Put the lines of the entries below into a numbered list, leaving out blank lines. Keep the picture lines out of your list as well.

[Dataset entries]
☆ ☆ ☆ ☆
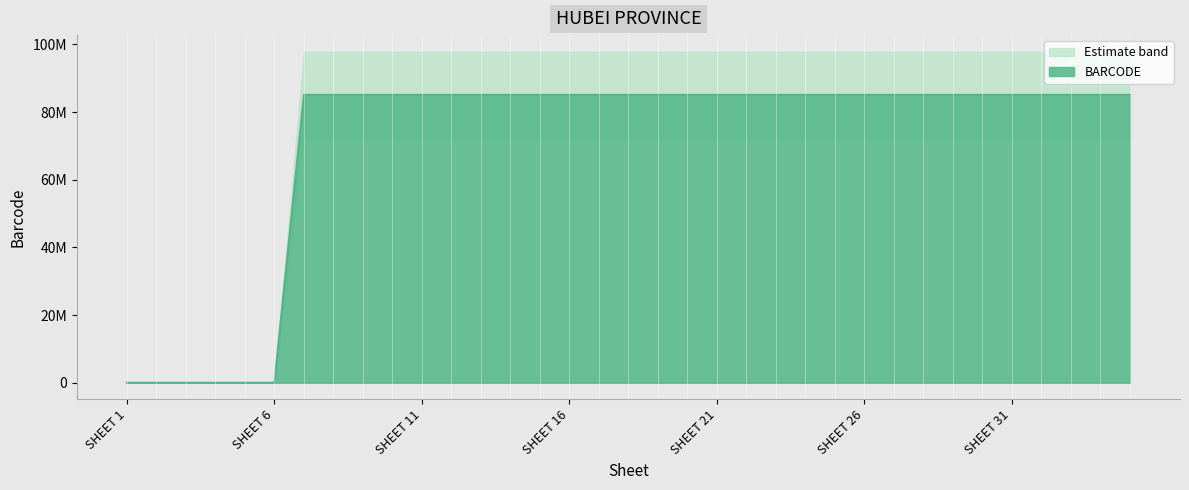

What is the change in value from SHEET 5 to SHEET 8?

+85093231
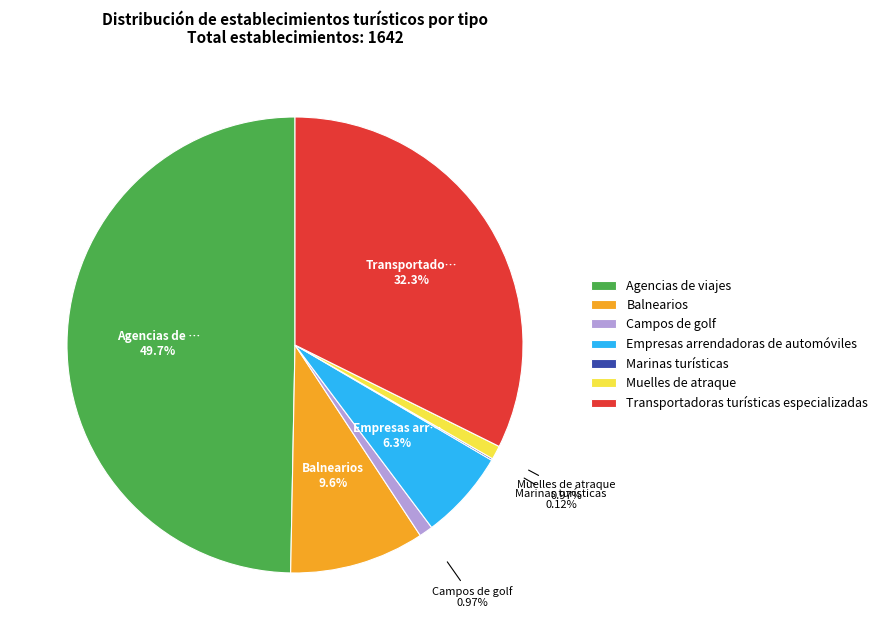

Combined, do Empresas arrendadoras de automóviles and Muelles de atraque account for over 50%?

No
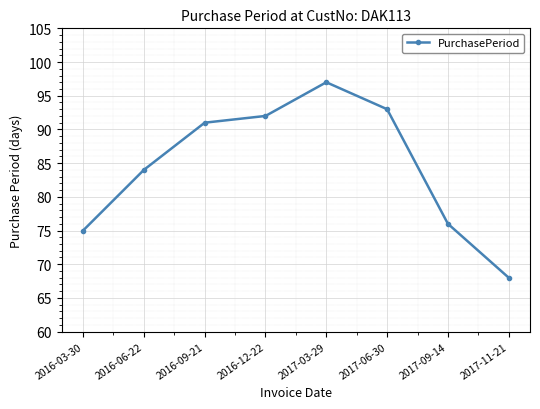

True or false: the data shows 50 at 2017-06-30.

False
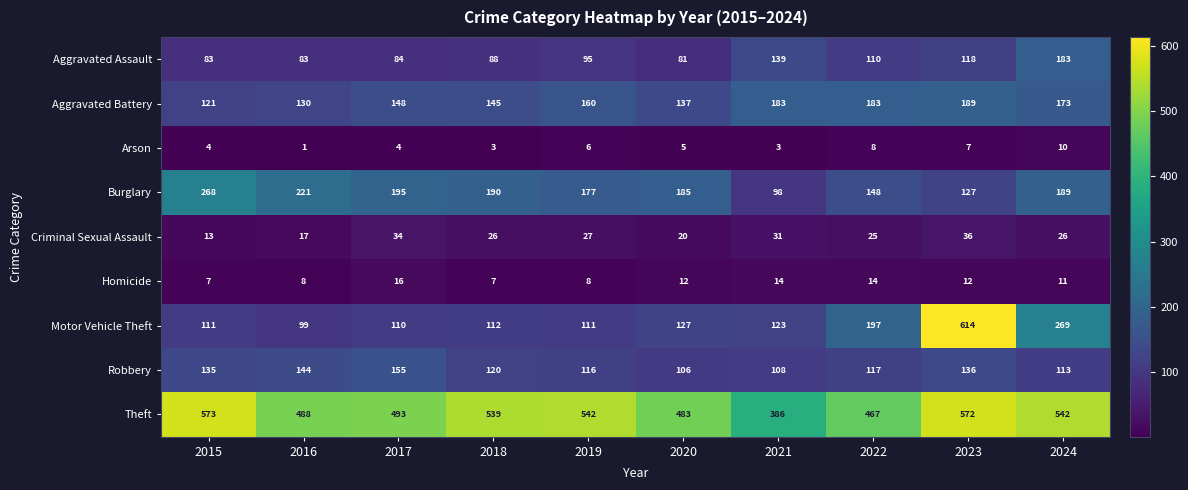

Rank the series at 2019 from lowest to highest value.

Arson, Homicide, Criminal Sexual Assault, Aggravated Assault, Motor Vehicle Theft, Robbery, Aggravated Battery, Burglary, Theft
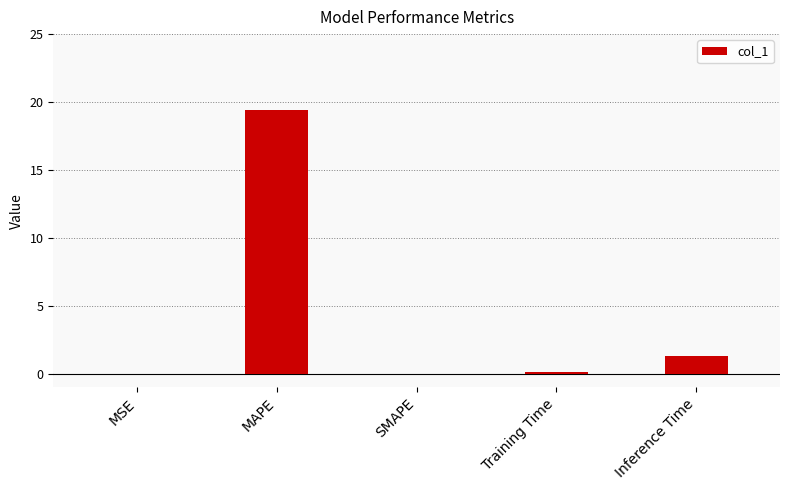

What is the sum of all values?

20.8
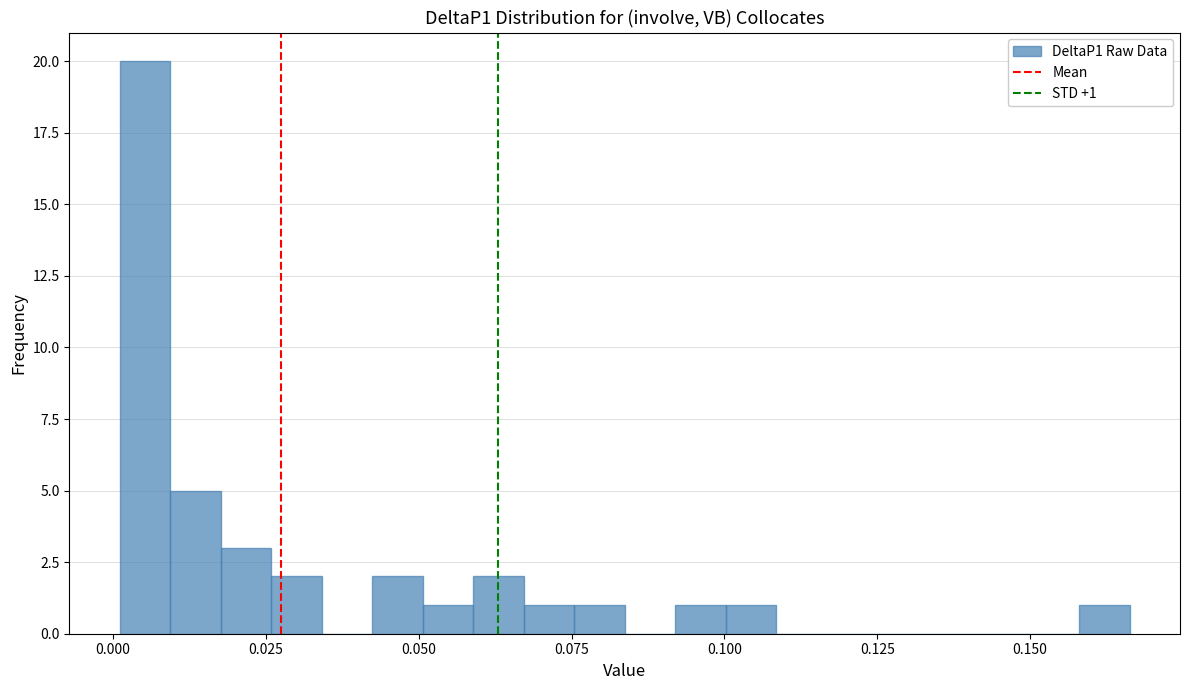

Read against the x-axis, roughly where is the centre of the tallest bar?

0.005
☆ ☆ ☆ ☆
• Reply to the exercise:
1. What is the change in value from SHEET 5 to SHEET 8?
2. +85093231
3. Combined, do Empresas arrendadoras de automóviles and Muelles de atraque account for over 50%?
4. No
5. True or false: the data shows 50 at 2017-06-30.
6. False
7. Rank the series at 2019 from lowest to highest value.
8. Arson, Homicide, Criminal Sexual Assault, Aggravated Assault, Motor Vehicle Theft, Robbery, Aggravated Battery, Burglary, Theft
9. What is the sum of all values?
10. 20.8
11. Read against the x-axis, roughly where is the centre of the tallest bar?
12. 0.005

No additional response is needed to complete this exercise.